NIH Cloud Lab for Google Cloud

There are a lot of resources available to learn about GCP, which can be overwhelming. NIH Cloud Lab’s goal is to make cloud easy so that you can spend less time on administrative tasks and focus on your research.

Use this repository to learn about how to use GCP by exploring the linked resources and walking through the tutorials. If you are a beginner, we suggest you begin with this Jumpstart section. If you already have foundational knowledge of GCP and cloud, feel free to skip over to our Tutorials repository for in-depth examples of how to run specific workflows such as genomic variant calling and medical image analysis.

Getting Started

You can learn a lot of what is possible on GCP in the GCP Getting Started Page. There you can find links to documentation for common GCP tools and resources, and short videos on various subjects called cloud minute. You can also view the following Google Cloud Essentials Playlist or Cloud Bytes Playlist from Google to help you get started.

Even with a wealth of resources it can be difficult to know where to start on learning how to use the cloud. To help you, we thought through some of the most common tasks you will encounter doing cloud-enabled research and gathered tutorials and guides specific to those topics. We hope the following materials are helpful as you explore migrating your research to the cloud. Please feel free to submit issues or send us an email at CloudLab@nih.gov with questions.
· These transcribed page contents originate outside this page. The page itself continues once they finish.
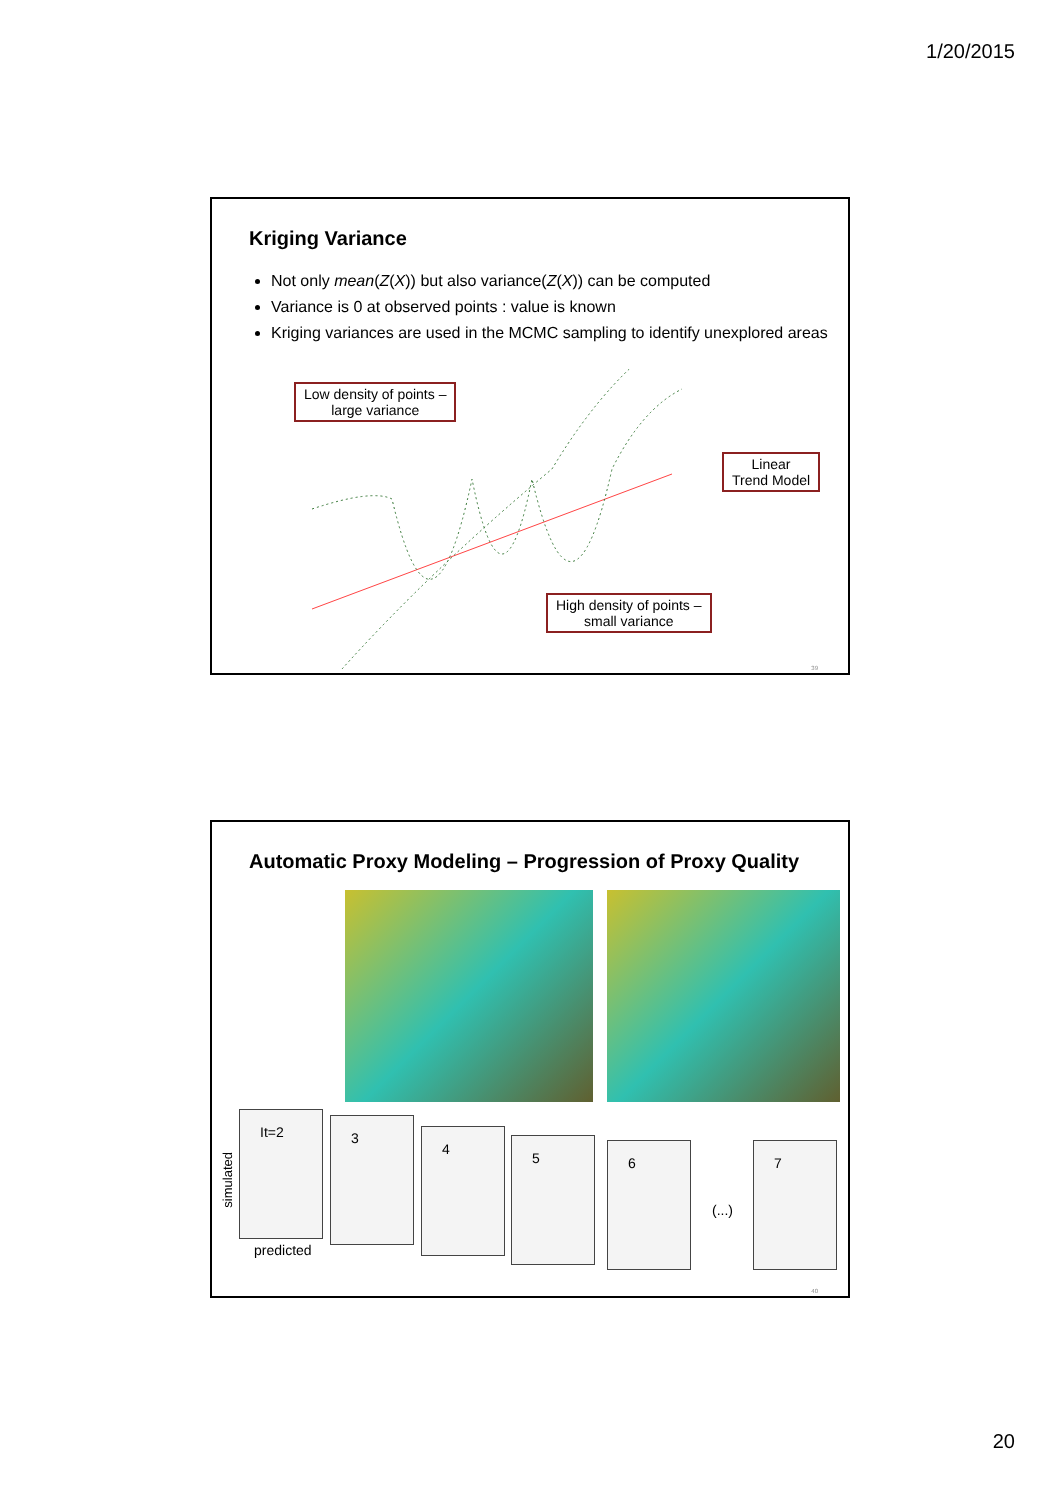1/20/2015
Kriging Variance
Not only mean(Z(X)) but also variance(Z(X)) can be computed
Variance is 0 at observed points : value is known
Kriging variances are used in the MCMC sampling to identify unexplored areas
Low density of points –
large variance
Linear
Trend Model
High density of points –
small variance
39
Automatic Proxy Modeling – Progression of Proxy Quality
simulated
It=2
predicted
3
4
5 6
(...)
7
40
20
Before going any further, make sure you can open your GCP project. For Intramural NIH staff, follow this guide. NIH-affiliated researchers can follow this guide.

Overview

There are three primary ways you can run analyses using GCP: using virtual machines, Jupyter notebook instances, and Managed services. We give a brief overview of each of these here and go into more detail in the sections below. Virtual machines are like your desktop computers, but you access them through the cloud console and you get to decide what resources are on that computer such as CPU and memory. In GCP, the platform that hosts these virtual machines is called Compute Engine. You access VMs via SSH (secure remote connections), either through the console or via the command line. Jupyter Notebook instances are virtual machines with Jupyter Lab preloaded onto them. On GCP these are run through Vertex AI or the new Colab Enterprise. You decide what kind of virtual machine you want to ‘spin up’ and then you can run Jupyter notebooks on that virtual machine. You access these notebooks through the console similar to the way you interact with Jupyter locally. Finally, Managed Services are services allow you to run things, an analysis, an app, a website, and not have to deal with your own servers (VMs). All you have to do is call a command that runs your analysis in the background and copies the output files to a storage bucket. The most common managed serverless feature you will work with here is Google Batch. Typically, these workflows are run from the command line, either from a VM, Cloud Shell, or your local terminal.

Command Line Tools

One other task that will enable all that comes below is installing and configuring the GCP SDK command line tools, which will allow you to interact with instances or Google Storage buckets from your local terminal. Command line interface (CLI) tools are those that you use directly in a terminal/shell as opposed to clicking within a graphical user interface (UI). Instructions for installing the CLI can be found here. Along the same lines, it is important to familiarize yourself with the two main CLI commands: gcloud and gsutil. There are also other commands you may come across in some circumstances like kubectl. If you have trouble installing the CLI on your local computer, you can still use the same commands from a virtual machine or from Cloud Shell, which is a terminal environment available to users on the GCP console.

Google Cloud Marketplace

The Google Cloud Marketplace is a platform where you can search for and launch pre-configured solutions such as Machine Images. Examples of images you may launch would be those with enhanced security or ones opimized for various tasks like machine learning, or accelerated genomics. One of our tutorials showcases using a Marketplace solution called miniKF, which you can test out here.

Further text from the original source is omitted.